The results from the tutorial are as follows:

{'lasso': AnnData object with n_obs × n_vars = 102 × 18085
     obs: 'in_tissue', 'array_row', 'array_col', 'spot_id', 'region', 'dataset', 'clone'
     var: 'gene_ids', 'feature_types', 'genome'
     uns: 'spatial', 'spatialdata_attrs'
     obsm: 'spatial',
 'my_shapes': AnnData object with n_obs × n_vars = 139 × 18085
     obs: 'in_tissue', 'array_row', 'array_col', 'spot_id', 'region', 'dataset', 'clone'
     var: 'gene_ids', 'feature_types', 'genome'
     uns: 'spatial', 'spatialdata_attrs'
     obsm: 'spatial',
 'my_shapes_2': AnnData object with n_obs × n_vars = 142 × 18085
     obs: 'in_tissue', 'array_row', 'array_col', 'spot_id', 'region', 'dataset', 'clone'
     var: 'gene_ids', 'feature_types', 'genome'
     uns: 'spatial', 'spatialdata_attrs'
     obsm: 'spatial'}

As you can see, in my case, it seems that polygon_query() did not return the corresponding AnnData object for the polygon. What could be the issue?

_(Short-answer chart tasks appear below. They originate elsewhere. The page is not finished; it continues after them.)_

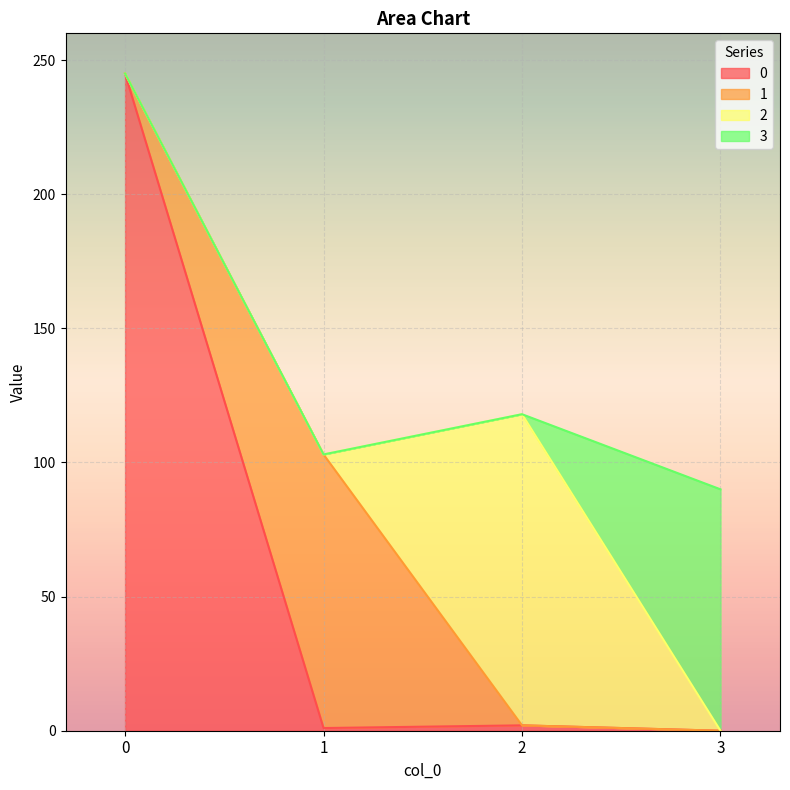

How many data points does each series have?

4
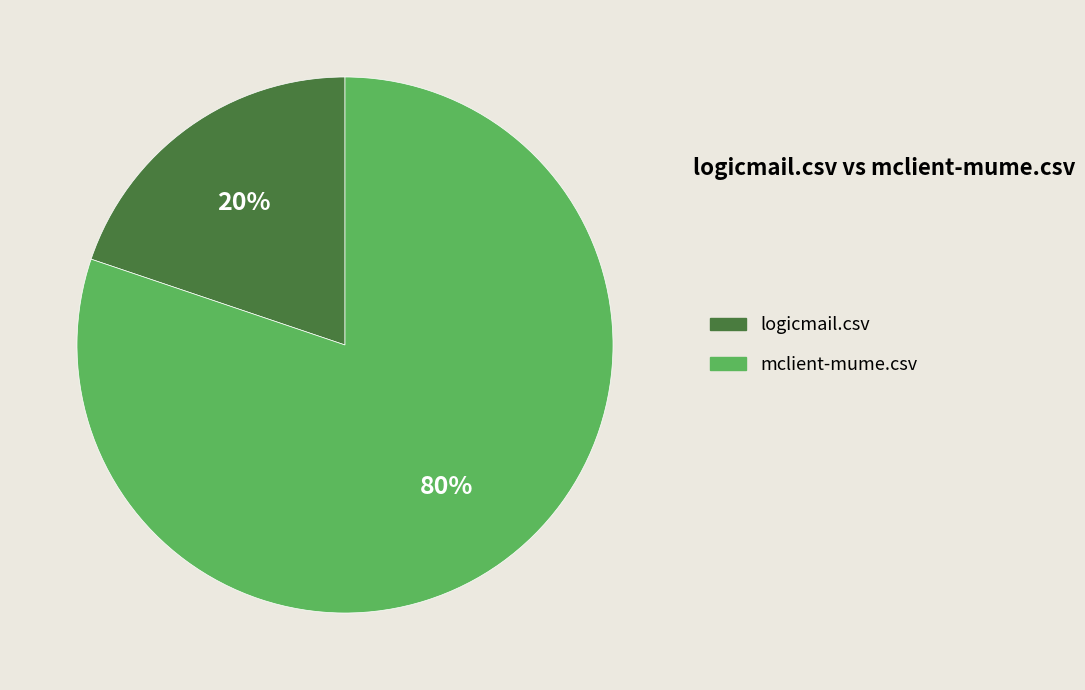

Combined, do logicmail.csv and mclient-mume.csv account for over 50%?

Yes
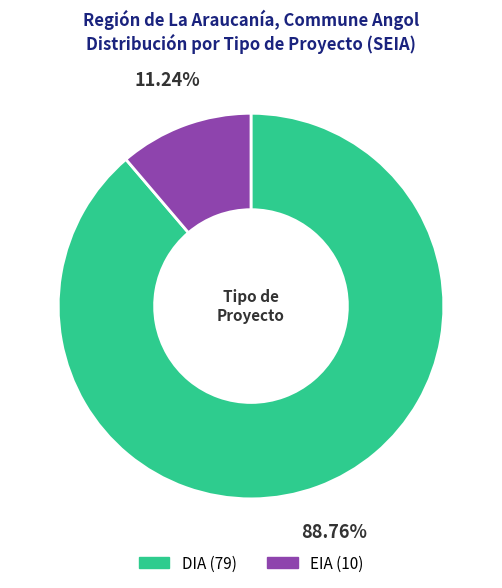

Is the sum of EIA and DIA greater than half?

Yes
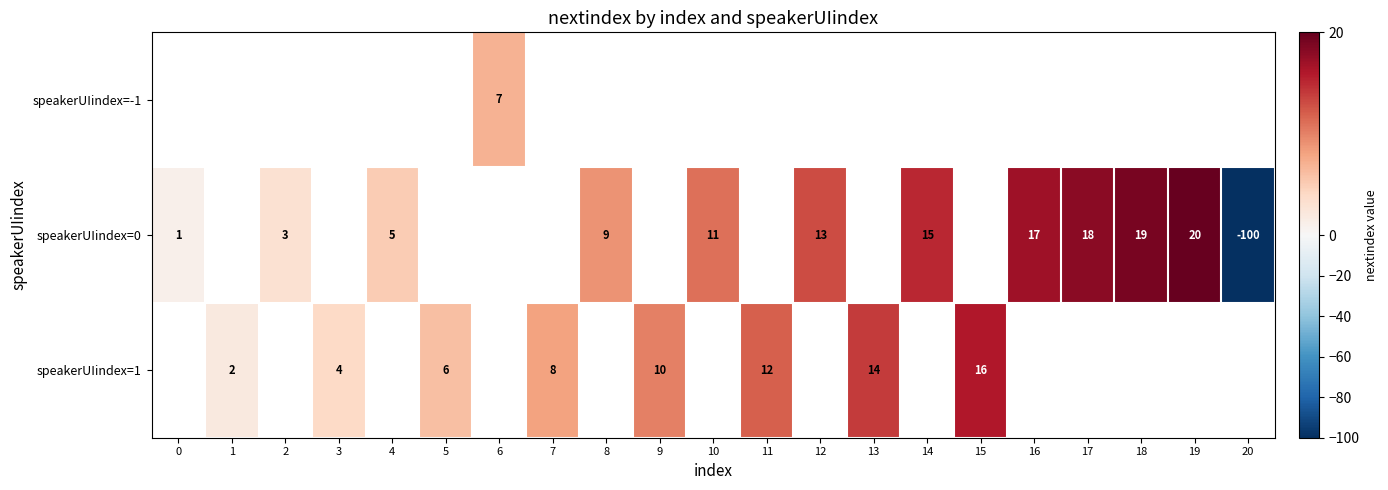

What is the greatest value displayed?

20.0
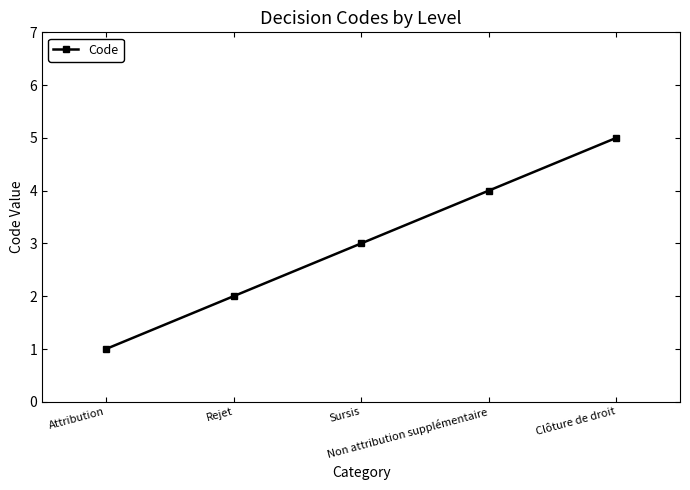

Count the values in the range 2 to 4.

3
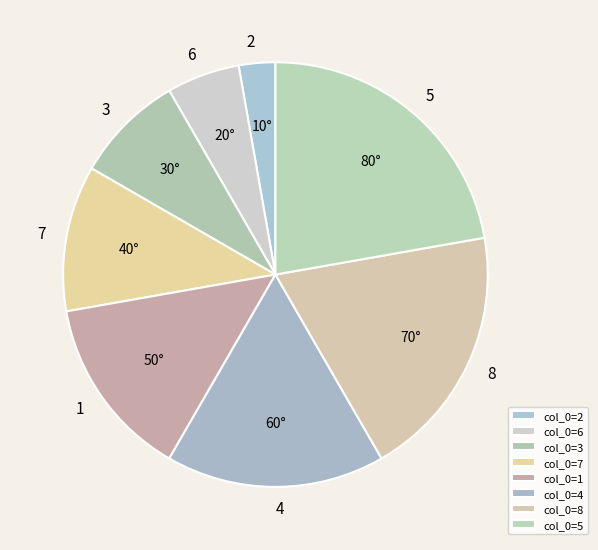

Does any single category account for the majority?

No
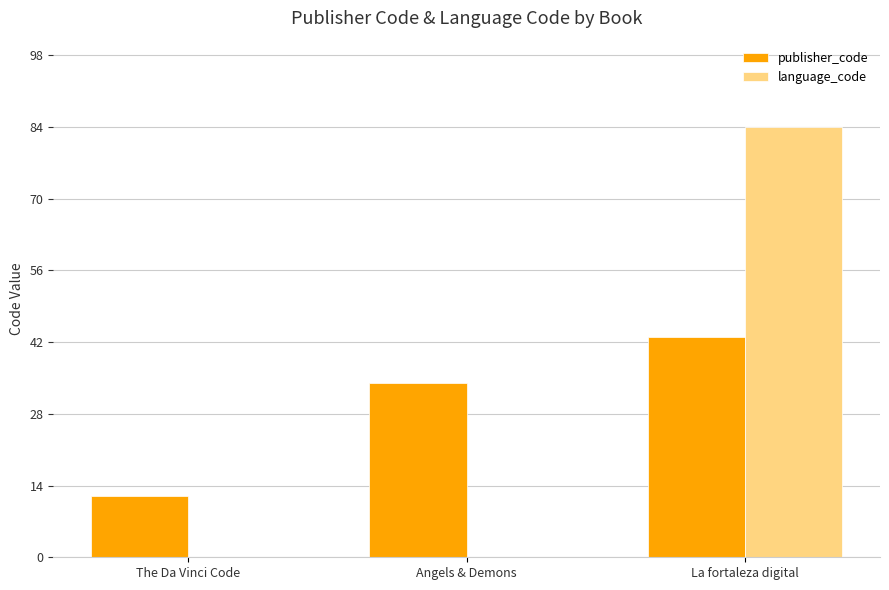

Is it true that publisher_code equals 34 at Angels & Demons?

True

melonora commented 1 month ago

I will look into the issue a bit later. From our conversation though it is clear that the docstring for this function is not informative enough:) I will change the docstring as well, it is already correctly explained in the notebook that is part of the PR now though.

The main thing that filtered_table does is filter the rows that are present in the tables annotating elements in the resulting SpatialData object. It is filtered based on which rows rows of the element which the table is annotating are actually present in the volume of the polygon that you query. If this results in an empty table then this table is omitted. In case the parameter is set to False then all filtered tables are returned but without any filtering of the rows

GuoshengMa commented 1 month ago

Noted. I trust that you will be able to resolve this issue quickly. Looking forward to your response!